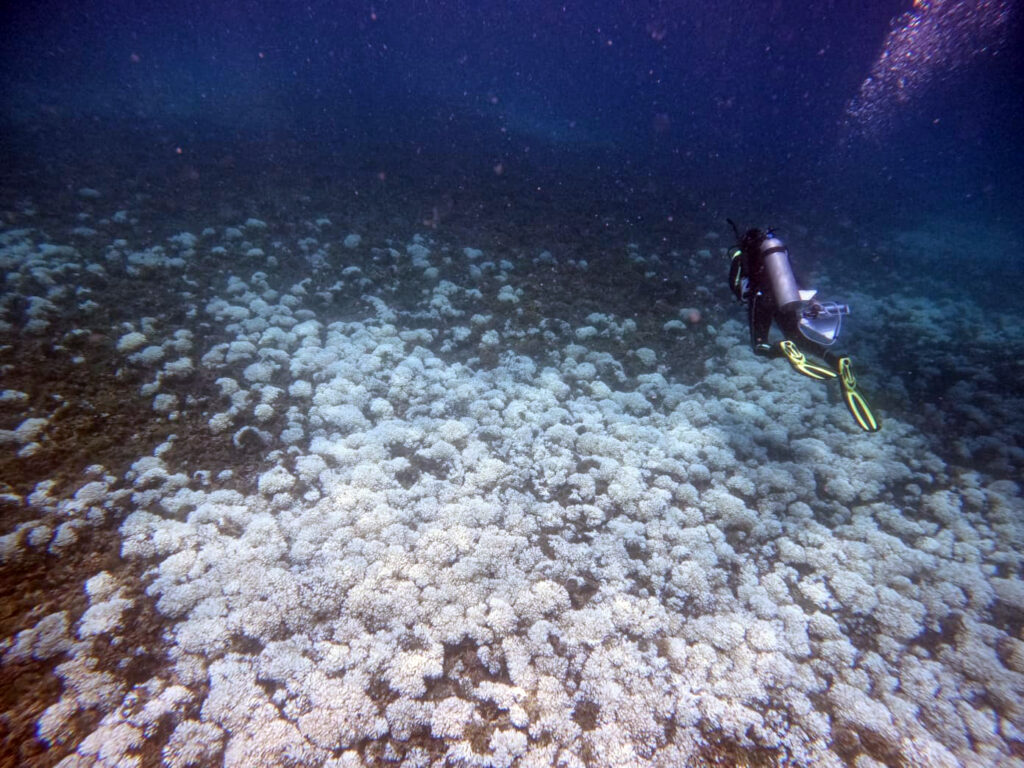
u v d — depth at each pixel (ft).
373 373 15.37
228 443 12.61
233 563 9.89
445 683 8.83
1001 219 41.09
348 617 9.41
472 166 40.19
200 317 16.69
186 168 29.40
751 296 12.42
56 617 8.70
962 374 17.74
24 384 13.12
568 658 9.27
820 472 13.38
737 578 10.84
════════════════════
» **WORK TO COMPLETE**
Please return the listing above exactly and leave every picture out.

» **SOLUTION**
u v d — depth at each pixel (ft).
373 373 15.37
228 443 12.61
233 563 9.89
445 683 8.83
1001 219 41.09
348 617 9.41
472 166 40.19
200 317 16.69
186 168 29.40
751 296 12.42
56 617 8.70
962 374 17.74
24 384 13.12
568 658 9.27
820 472 13.38
737 578 10.84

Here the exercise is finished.